Taiwanese...what does it mean to be taiwanese?
I look at my body, and there are two places that prove that I was born Taiwanese. One can be 'fixed,' the other will be a permanent reminder on my left shoulder.
What does it mean to have Taiwanese pride? Hoikken, Hakka, Mountain Folk. What does it mean to be native? Why do we seek so much in order to gain our own independence.
Taiwanese culture and education is different from China's. We still teach the traditional Confucianism values in class. We read the famous literature and poems of Chinese past. We go through the motions.
What does it mean to really be taiwanese? Does it mean we know all the tourist sites? Or does it mean we can name every store that has ever been on our block the last 20 years, watched them go up and get torn down, watch them switch hands and owners. From a side-street restaurant to a video store, then to a 7-11. Those motorcycle shops and cell-phone corners. Remember under the bridges we used to play? Remember the elementary schools we used to sweep? Remember the parks we were taken by our parents to set off fireworks at New Years?
I was brought up Taiwanese. I ate Taiwanese food, taught Taiwanese culture, and seen Taiwanese pride. But my family, both sides, do not want any part of it. My grandparents were sent to japan, my other grandparents escaped massacre from the civil war. Where is the pride, when families are torn apart and lives are destroyed?
Pride: All pride is sin, and so national pride is just another sin right? We say the word pride as if its a blessing or a strength.
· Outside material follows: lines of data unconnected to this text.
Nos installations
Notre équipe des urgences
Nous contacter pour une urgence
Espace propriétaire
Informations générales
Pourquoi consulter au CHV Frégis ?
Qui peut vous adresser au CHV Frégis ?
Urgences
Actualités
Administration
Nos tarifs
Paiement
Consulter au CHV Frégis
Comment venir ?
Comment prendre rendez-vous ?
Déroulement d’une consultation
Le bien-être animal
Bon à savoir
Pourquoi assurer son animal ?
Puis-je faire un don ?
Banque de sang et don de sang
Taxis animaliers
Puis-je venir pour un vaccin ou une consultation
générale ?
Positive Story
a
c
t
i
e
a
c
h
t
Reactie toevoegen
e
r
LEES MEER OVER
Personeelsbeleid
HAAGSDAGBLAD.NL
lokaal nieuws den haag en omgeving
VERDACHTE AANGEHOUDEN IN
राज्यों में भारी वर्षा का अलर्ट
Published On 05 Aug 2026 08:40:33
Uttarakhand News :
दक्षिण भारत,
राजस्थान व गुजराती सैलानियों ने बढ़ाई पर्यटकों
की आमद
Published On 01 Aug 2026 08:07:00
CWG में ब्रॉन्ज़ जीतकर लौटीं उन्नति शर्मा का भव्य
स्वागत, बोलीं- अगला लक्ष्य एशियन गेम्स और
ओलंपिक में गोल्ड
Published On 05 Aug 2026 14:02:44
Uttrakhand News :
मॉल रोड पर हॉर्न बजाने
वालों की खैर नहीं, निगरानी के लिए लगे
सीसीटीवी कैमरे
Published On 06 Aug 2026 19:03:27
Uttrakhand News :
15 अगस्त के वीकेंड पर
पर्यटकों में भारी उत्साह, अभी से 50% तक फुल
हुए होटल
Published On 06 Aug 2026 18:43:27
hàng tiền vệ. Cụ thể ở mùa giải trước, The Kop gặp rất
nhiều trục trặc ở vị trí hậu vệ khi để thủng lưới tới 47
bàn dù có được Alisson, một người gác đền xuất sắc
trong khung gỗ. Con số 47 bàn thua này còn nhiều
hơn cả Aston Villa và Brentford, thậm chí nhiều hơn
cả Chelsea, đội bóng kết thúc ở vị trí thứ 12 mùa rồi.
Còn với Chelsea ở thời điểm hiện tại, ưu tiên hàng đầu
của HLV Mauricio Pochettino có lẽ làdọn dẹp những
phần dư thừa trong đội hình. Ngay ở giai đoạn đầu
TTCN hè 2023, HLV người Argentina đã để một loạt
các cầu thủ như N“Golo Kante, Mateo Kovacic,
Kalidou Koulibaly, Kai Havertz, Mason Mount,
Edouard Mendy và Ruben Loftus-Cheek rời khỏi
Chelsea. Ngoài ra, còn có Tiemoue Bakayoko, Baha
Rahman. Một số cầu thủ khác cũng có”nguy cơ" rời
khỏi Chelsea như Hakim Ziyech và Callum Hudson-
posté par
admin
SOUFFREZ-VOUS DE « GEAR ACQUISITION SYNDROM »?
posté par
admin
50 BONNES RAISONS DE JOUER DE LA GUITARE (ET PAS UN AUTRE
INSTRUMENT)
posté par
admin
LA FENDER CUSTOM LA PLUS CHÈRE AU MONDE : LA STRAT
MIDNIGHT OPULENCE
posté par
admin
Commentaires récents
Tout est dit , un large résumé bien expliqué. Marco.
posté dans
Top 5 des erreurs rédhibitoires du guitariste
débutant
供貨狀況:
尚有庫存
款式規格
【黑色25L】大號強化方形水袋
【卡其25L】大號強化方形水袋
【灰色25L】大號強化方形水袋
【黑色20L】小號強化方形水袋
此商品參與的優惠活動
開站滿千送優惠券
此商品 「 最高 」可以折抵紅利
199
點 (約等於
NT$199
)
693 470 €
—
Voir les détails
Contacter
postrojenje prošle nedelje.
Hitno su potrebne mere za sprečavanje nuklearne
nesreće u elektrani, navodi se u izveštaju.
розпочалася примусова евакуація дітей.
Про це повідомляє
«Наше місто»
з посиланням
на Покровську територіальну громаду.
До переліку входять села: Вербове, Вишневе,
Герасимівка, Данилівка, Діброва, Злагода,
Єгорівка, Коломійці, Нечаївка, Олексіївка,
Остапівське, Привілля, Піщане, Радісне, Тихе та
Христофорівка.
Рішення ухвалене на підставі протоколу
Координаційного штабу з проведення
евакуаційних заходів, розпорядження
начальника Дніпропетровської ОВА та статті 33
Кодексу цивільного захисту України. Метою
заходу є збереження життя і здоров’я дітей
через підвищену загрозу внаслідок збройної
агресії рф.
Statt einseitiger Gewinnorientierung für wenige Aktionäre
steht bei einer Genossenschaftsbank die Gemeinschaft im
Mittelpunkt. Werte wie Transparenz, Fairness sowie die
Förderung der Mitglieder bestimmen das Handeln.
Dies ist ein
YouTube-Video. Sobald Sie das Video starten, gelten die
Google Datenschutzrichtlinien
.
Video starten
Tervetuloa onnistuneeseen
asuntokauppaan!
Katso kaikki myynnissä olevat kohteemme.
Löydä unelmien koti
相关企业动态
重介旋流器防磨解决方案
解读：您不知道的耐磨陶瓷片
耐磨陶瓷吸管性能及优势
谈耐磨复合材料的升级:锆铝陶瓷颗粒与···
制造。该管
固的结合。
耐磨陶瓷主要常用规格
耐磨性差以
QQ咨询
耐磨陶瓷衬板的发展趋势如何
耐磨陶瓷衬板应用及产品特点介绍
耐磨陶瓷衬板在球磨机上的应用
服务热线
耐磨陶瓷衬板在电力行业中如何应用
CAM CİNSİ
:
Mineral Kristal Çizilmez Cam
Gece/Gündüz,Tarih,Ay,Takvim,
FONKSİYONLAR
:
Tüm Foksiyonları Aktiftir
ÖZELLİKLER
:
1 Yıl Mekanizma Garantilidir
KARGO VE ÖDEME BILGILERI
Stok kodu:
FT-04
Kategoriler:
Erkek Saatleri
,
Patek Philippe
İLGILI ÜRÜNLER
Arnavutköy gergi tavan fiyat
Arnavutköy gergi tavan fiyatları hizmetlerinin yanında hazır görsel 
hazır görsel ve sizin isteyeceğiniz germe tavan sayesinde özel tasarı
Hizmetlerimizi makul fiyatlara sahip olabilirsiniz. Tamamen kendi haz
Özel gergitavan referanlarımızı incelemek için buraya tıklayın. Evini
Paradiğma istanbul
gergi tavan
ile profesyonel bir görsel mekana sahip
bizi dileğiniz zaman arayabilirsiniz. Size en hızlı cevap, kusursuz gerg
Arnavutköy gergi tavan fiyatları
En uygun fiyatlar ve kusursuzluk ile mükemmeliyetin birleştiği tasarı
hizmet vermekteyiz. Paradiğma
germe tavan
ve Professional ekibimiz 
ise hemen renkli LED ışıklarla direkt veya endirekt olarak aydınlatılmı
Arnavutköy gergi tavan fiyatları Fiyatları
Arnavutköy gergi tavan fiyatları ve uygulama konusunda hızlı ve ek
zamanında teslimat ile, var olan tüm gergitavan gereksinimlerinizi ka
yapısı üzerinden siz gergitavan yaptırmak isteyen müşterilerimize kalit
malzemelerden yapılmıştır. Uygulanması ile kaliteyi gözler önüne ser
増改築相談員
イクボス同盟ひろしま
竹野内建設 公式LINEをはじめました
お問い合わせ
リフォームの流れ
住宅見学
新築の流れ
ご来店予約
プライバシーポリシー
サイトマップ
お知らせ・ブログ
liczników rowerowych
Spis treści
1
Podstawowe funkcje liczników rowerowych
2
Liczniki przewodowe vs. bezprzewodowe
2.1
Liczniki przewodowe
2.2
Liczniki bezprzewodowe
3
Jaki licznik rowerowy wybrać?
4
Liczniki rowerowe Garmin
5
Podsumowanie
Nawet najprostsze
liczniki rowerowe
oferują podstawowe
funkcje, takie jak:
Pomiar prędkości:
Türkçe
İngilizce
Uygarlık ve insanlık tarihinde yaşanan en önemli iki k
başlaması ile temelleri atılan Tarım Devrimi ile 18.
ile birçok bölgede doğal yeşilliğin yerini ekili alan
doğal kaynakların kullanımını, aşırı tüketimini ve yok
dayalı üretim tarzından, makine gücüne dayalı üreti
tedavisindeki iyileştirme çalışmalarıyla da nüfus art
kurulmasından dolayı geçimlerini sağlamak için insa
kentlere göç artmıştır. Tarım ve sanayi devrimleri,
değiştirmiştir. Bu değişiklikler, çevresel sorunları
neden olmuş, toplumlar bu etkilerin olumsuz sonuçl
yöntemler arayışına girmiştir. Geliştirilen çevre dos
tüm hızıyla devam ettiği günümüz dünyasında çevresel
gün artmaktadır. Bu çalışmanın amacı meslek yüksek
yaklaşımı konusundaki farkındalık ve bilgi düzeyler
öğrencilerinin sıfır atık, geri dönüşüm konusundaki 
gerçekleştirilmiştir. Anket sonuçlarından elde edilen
But pride is pride, and it stems from the sinful nature we all have in ourselves. And there is evidence where it manifests. As if i'm going to embody Taiwanese pride that allowed youths to beat my dad over and over again. As if i'm going to embody the pride that cursed my family, and cursed many others. As if i'm going to embody the pride that is choking and destroying the island of Formosa, Beautiful Isle. The 10 golden years are gone, and the reason was Taiwanese pride. God cannot penetrate Taiwan's shores, and it is because of Taiwanese pride. People die everyday, and its because of pride.
I love Taiwan, as much as I hate America. There was a chance that i could have grew up there. There was a chance I would never have left its shores. If that happened, maybe I wouldn't have to struggle with my bitterness and past. Maybe I could have the glorious life my cousins have. Haha...glorious. Whats so glorious about a country that cannot hold any future for its youth?
I believe I have more Taiwanese culture embodied into me and my upbringing than almost all other Taiwanese-Americans I know, at Washu, California, home. But i do not share their pride. All i share is the suffering of the people of Taiwan, but the beauty and culture that is there as well. That is why I can connect with people who have lived their entire lives in Taiwan, look at Google Earth and point to the points on the map where we as children once roam and played. Picking up BB's, catching tadpoles, lounging around in the Taiwanese humid sun. Anyone can eat the food, anyone can shop and visit tourist sites, but its whole different story to live as a local.
2 summers ago, I visited Taiwan for the first time as a tourist. It broke my heart that I could no longer call it my home.
How can there be a world where Love and Pride exist intertwined?